🤖 AI Summary
Traditional language models struggle to capture multi-granularity semantic structures. To address this, we propose the Hierarchical Diffusion Language Model (HDLM), the first language model to incorporate a hierarchical discrete diffusion framework. HDLM constructs a layered vocabulary, enabling the forward process to progressively abstract semantics and the reverse process to refine generation stepwise across scales. A scheduler modulates the semantic abstraction rate, supporting time-varying prediction of the next granularity level; moreover, we derive the evidence lower bound (ELBO) in closed form to ensure efficient training. The framework unifies several prominent language models as special cases. Experiments demonstrate that HDLM significantly reduces both validation and generation perplexity on text generation tasks, outperforming strong baseline models.
📝 Abstract
In this paper we introduce Hierarchical Diffusion Language Models (HDLM) -- a novel family of discrete diffusion models for language modeling. HDLM builds on a hierarchical vocabulary where low-level tokens with detailed semantics are surjectively mapped to high-level tokens with coarse-grained meanings. In the forward process, each token is independently perturbed to its higher-level ancestor with more abstract semantics according to the scheduler, while in the reverse process the model progressively predicts the next, more detailed semantics.

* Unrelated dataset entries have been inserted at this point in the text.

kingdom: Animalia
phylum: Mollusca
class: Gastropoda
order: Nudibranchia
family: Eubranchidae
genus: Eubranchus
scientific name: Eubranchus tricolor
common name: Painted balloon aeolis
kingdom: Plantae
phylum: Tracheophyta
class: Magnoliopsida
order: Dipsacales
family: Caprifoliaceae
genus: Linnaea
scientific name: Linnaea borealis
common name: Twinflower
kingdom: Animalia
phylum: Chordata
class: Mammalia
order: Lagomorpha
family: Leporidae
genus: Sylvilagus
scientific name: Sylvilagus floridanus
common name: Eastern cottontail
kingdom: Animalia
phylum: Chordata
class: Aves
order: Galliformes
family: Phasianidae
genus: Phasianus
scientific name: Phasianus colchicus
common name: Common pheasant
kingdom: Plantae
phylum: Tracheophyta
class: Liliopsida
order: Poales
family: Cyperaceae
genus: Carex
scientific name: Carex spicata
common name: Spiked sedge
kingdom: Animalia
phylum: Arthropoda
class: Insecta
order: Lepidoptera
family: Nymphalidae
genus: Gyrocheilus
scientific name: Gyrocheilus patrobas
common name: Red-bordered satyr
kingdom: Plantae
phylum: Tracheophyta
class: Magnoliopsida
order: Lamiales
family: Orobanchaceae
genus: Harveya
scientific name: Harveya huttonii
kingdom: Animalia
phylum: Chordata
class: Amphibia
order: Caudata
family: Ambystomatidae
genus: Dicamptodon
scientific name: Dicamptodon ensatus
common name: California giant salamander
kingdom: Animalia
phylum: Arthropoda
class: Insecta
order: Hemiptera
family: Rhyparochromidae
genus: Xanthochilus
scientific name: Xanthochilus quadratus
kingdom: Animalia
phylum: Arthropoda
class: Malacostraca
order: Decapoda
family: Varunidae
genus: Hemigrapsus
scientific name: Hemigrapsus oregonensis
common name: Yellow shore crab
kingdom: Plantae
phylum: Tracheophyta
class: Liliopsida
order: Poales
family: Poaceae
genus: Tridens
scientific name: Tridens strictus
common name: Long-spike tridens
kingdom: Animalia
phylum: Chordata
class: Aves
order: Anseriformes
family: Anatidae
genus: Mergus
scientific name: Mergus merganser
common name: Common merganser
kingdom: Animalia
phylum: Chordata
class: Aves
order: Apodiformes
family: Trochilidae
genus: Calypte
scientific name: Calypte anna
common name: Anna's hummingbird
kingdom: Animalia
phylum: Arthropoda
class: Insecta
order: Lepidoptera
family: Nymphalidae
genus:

Taken together, HDLM provides a general time-varying next semantic scale prediction process for language modeling. We derive closed-form expressions for the diffusion Evidence Lower Bound (ELBO), and show that HDLM can be implemented in a flexible manner while including the existing MDLM as a special case. We also propose practical training techniques based on the insights. Extensive text generation experiments validate the effectiveness of HDLM, which demonstrates consistently lower validation and generative perplexity than baselines.